Manganese peroxidase

Discovery and characterization

Manganese peroxidase (commonly referred to as MnP) was discovered in 1985 simultaneously by the research groups of Michael H. Gold and Ronald Crawford in the fungus Phanerochaete chrysosporium. The protein was genetically sequenced in P. chrysoporium in 1989. The enzyme is thought to be unique to Basidiomycota as no bacterium, yeast, or mold species has yet been found which naturally produces it.

Reaction mechanism

MnP catalysis occurs in a series of irreversible oxidation-reduction (redox) reactions which follow a ping-pong mechanism with second order kinetics. In the first step of the catalytic cycle, H₂O₂, or an organic peroxide, enters the active site of MnP. There the oxygen in H₂O₂ binds to an Fe(III) ion in the heme cofactor to form an iron peroxide complex. Two electrons are transferred from Fe³⁺ to peroxide, breaking the oxygen-peroxide bond to form H₂O and a Fe(IV) oxo-porphyrin radical complex. This oxidized intermediate is known as MnP Compound I. MnP Compound I then binds to a monochelated Mn(II) ion, which donates an electron to quench the radical and form Mn(III) and MnP Compound II, a Fe(IV) oxo-porphyrin complex. MnP Compound II oxidizes another Mn(II) ion to Mn(III) and is reduced by the reaction of two H+ ions and the iron bound oxygen. This reforms the Fe(III) ion in the heme and releases a second water molecule. There are many deviations from this traditional catalytic cycle. MnP Compound I can be used to oxidize free Mn(II), ferrocyanide, as well as phenolics, and other aromatic compounds.

Chelators

Mn(III) is unstable in aqueous media, therefore MnP releases it as a Mn(III)-carboxylic acid chelate. There are a variety of carboxylic acid chelators including oxalate, malonate, tartrate, and lactate, however oxalate is the most common.
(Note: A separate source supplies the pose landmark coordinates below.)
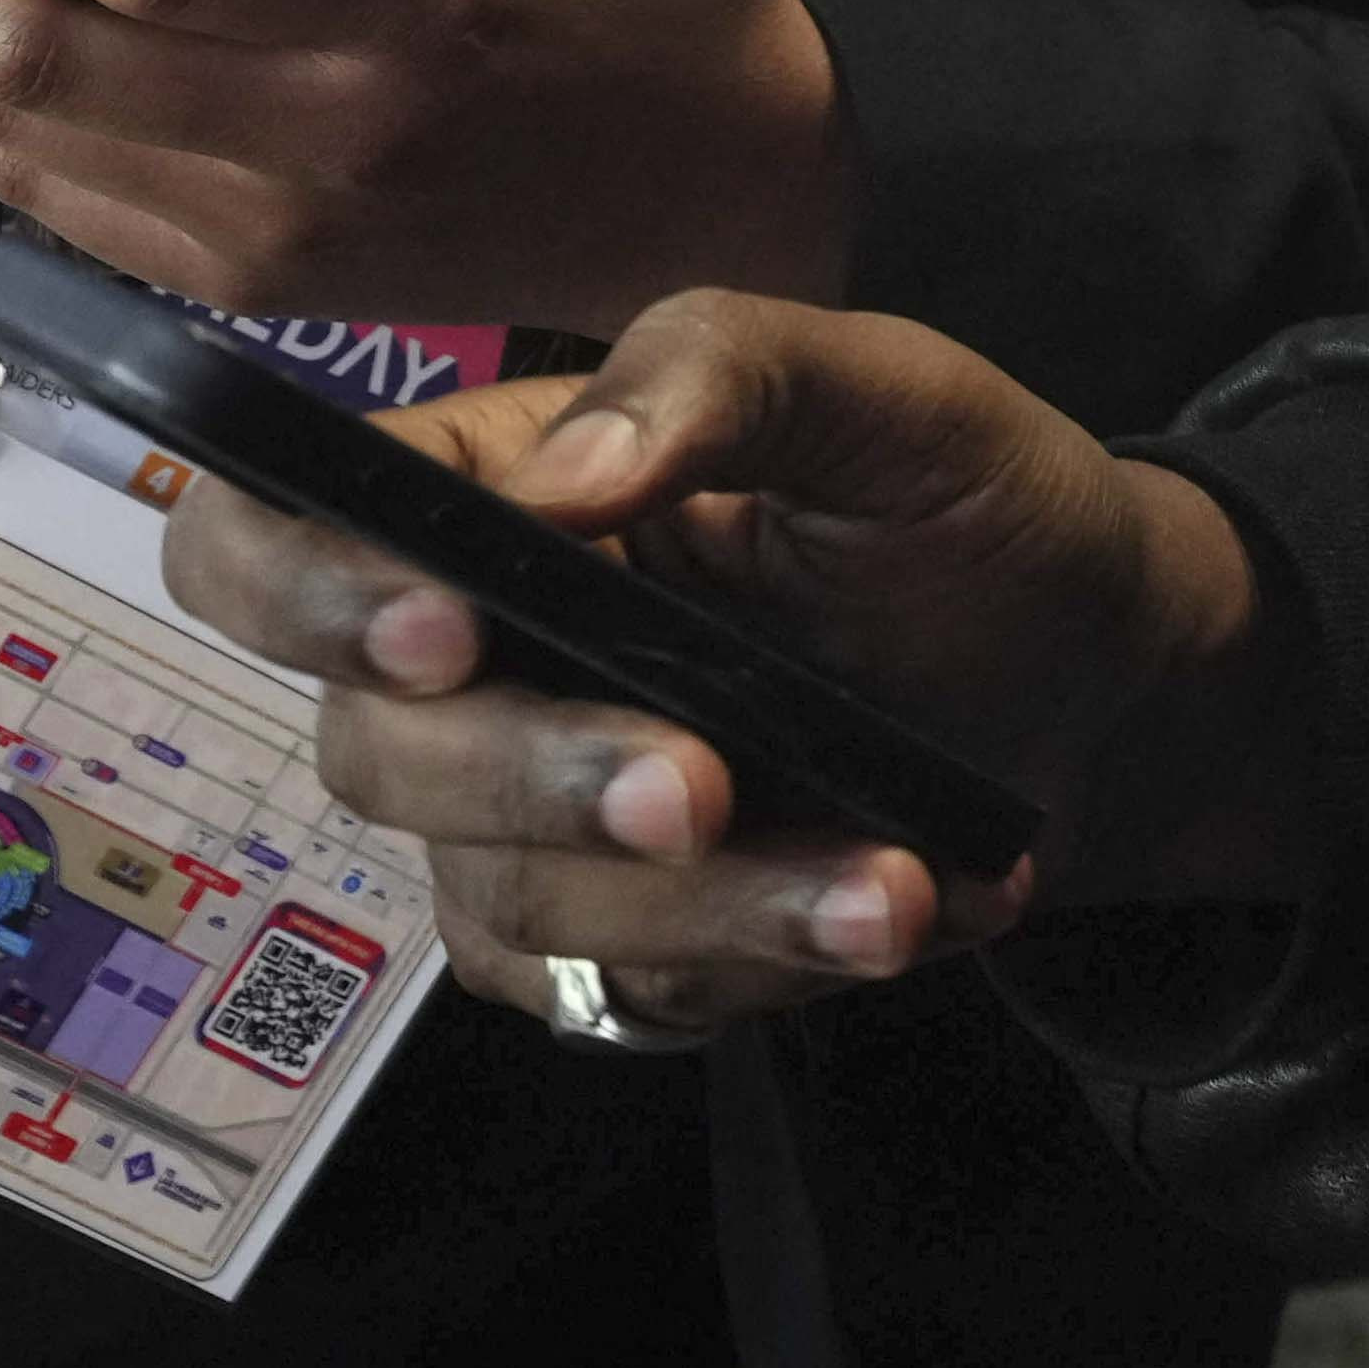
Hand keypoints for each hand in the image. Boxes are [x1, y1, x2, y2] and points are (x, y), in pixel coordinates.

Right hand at [162, 290, 1309, 1041]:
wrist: (1098, 675)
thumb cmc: (965, 502)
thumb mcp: (886, 391)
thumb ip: (722, 374)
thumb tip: (561, 474)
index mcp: (493, 490)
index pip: (270, 535)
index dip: (310, 589)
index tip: (448, 627)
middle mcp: (475, 660)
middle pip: (379, 751)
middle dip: (539, 774)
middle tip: (699, 784)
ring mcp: (526, 819)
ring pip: (509, 898)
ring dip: (703, 902)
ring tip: (891, 881)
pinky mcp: (611, 946)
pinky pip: (621, 992)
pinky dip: (765, 959)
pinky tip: (897, 908)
The peroxidase structure favors Mn(III)-chelates over free Mn(III) ions. The Mn(III) chelate interacts with the active site to facilitate product release from the enzyme. The chelator can have an effect on the kinetic rate and even the catalyzed reaction. If the substrate Mn(II) is chelated with lactate, MnP instead catalyzes the evolution of O₂. However, this side reaction has little impact on enzymatic activity because it follows slower third order kinetics.

Structural studies

As of late 2007, 6 structures have been solved for this class of enzymes, with PDB accession codes 1MN1, 1MN2, 1YYD, 1YYG, 1YZP, and 1YZR.
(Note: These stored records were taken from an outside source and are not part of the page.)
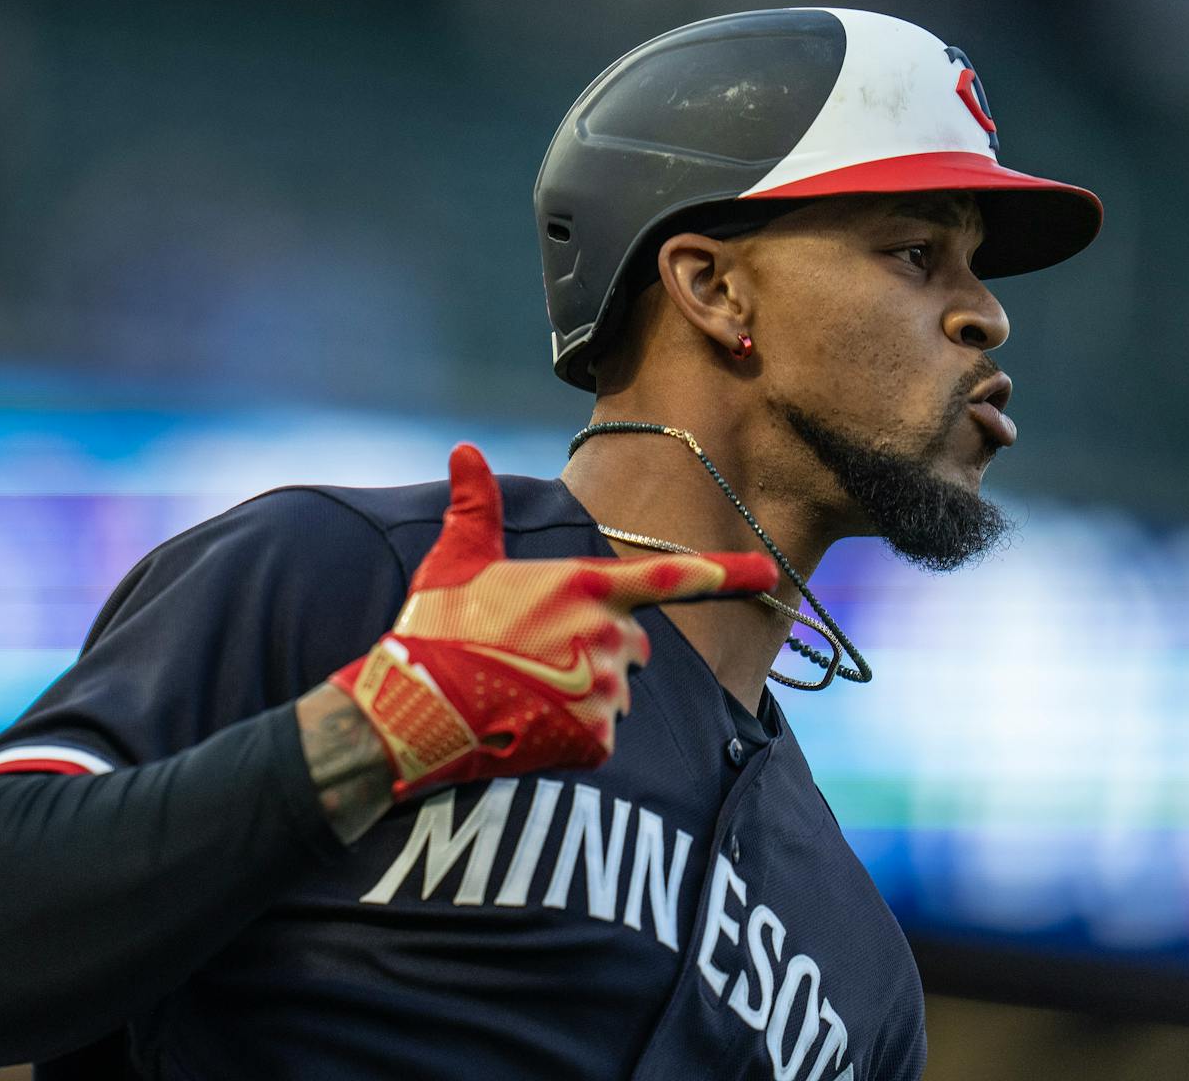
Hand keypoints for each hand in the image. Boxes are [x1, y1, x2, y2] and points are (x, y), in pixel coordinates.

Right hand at [330, 443, 777, 800]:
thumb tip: (463, 449)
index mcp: (584, 586)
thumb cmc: (436, 627)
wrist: (418, 706)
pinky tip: (527, 724)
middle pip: (633, 645)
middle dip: (599, 650)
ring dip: (581, 694)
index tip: (770, 573)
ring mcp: (606, 690)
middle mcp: (608, 635)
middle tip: (536, 655)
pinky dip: (569, 736)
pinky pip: (598, 737)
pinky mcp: (595, 739)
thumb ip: (474, 506)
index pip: (670, 578)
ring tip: (523, 691)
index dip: (726, 574)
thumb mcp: (454, 559)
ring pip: (615, 693)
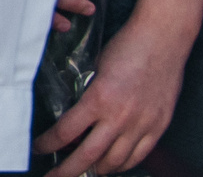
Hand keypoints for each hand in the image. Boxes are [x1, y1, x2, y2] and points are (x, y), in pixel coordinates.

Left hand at [35, 12, 188, 175]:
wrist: (163, 39)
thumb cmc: (127, 47)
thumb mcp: (95, 68)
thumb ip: (87, 94)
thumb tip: (75, 113)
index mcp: (99, 99)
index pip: (66, 132)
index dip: (49, 145)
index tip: (39, 149)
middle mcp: (120, 117)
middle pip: (88, 156)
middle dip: (68, 170)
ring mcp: (142, 124)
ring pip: (114, 161)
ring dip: (96, 170)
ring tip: (83, 172)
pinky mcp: (158, 126)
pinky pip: (138, 155)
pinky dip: (123, 165)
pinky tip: (112, 165)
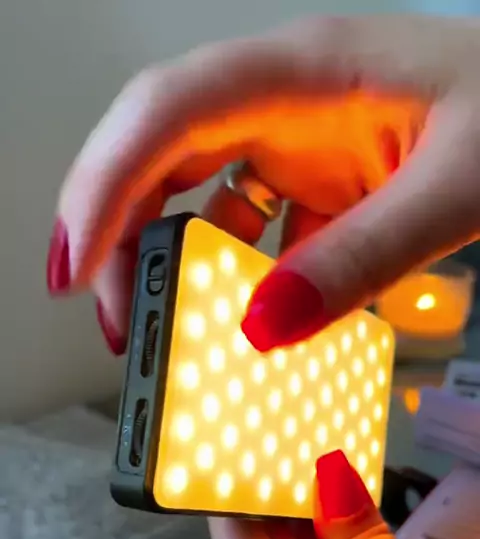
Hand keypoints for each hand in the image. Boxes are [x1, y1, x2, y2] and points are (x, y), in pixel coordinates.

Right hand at [49, 16, 479, 352]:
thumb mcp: (454, 189)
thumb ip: (362, 257)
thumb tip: (262, 330)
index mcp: (304, 72)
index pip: (169, 112)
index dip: (104, 184)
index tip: (74, 268)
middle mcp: (283, 95)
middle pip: (158, 148)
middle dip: (116, 230)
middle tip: (114, 319)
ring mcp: (296, 131)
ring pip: (193, 183)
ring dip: (164, 252)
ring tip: (161, 322)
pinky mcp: (314, 169)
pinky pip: (248, 217)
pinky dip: (233, 268)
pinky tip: (242, 312)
Although MnP, like other lignin peroxidases, is a Class II peroxidase, it has a similar tertiary structure to prokaryotic Class I peroxidases, but contains disulfide bridges like the Class III peroxidases in plants. MnP has a globular structure containing 11-12 α-helices, depending on the species it is produced in. It is stabilized by 10 cystine amino acid residues which form 5 disulfide bridges, one of which is near the C-terminal area. The active site contains a heme cofactor which is bound by two Ca²⁺ ions, one above and one below the heme. Near the internal heme propionate are three acidic residues which are used to stabilize Mn(II) or Mn(III) when it is bound to the enzyme. The specific residues vary between species, but their number and relative location in the folded protein is conserved. There are a total of 357 amino acid residues in the MnP of P. chrysosoporium, and a similar number in enzymes produced by other basidomycetes.

Biochemical significance

The major function of the Mn(III) ions produced by MnP is oxidation and degradation of lignin. For this purpose, basidomycetes secrete MnP, rather than Mn(III), and the enzyme functions outside of the fungal cell. Mn(III) ions from MnP can oxidize the phenolic compounds in lignin directly, but they can also oxidize some organic sulfur compounds and unsaturated fatty acids. This oxidation forms thiyl and peroxyl radicals, which in the presence of O₂, can oxidize lignin or react with water to form H₂O₂. The Mn3+ ion itself can degrade lignin by catalyzing alkyl-aryl cleavages and α-carbon oxidation in phenols.

Regulation

MnP activity is controlled via transcriptional regulation. MnP is up-regulated by increases in extracellular Mn(II) and H₂O₂ concentrations. It has been found that increased O₂ concentration and heat stress also activate MnP.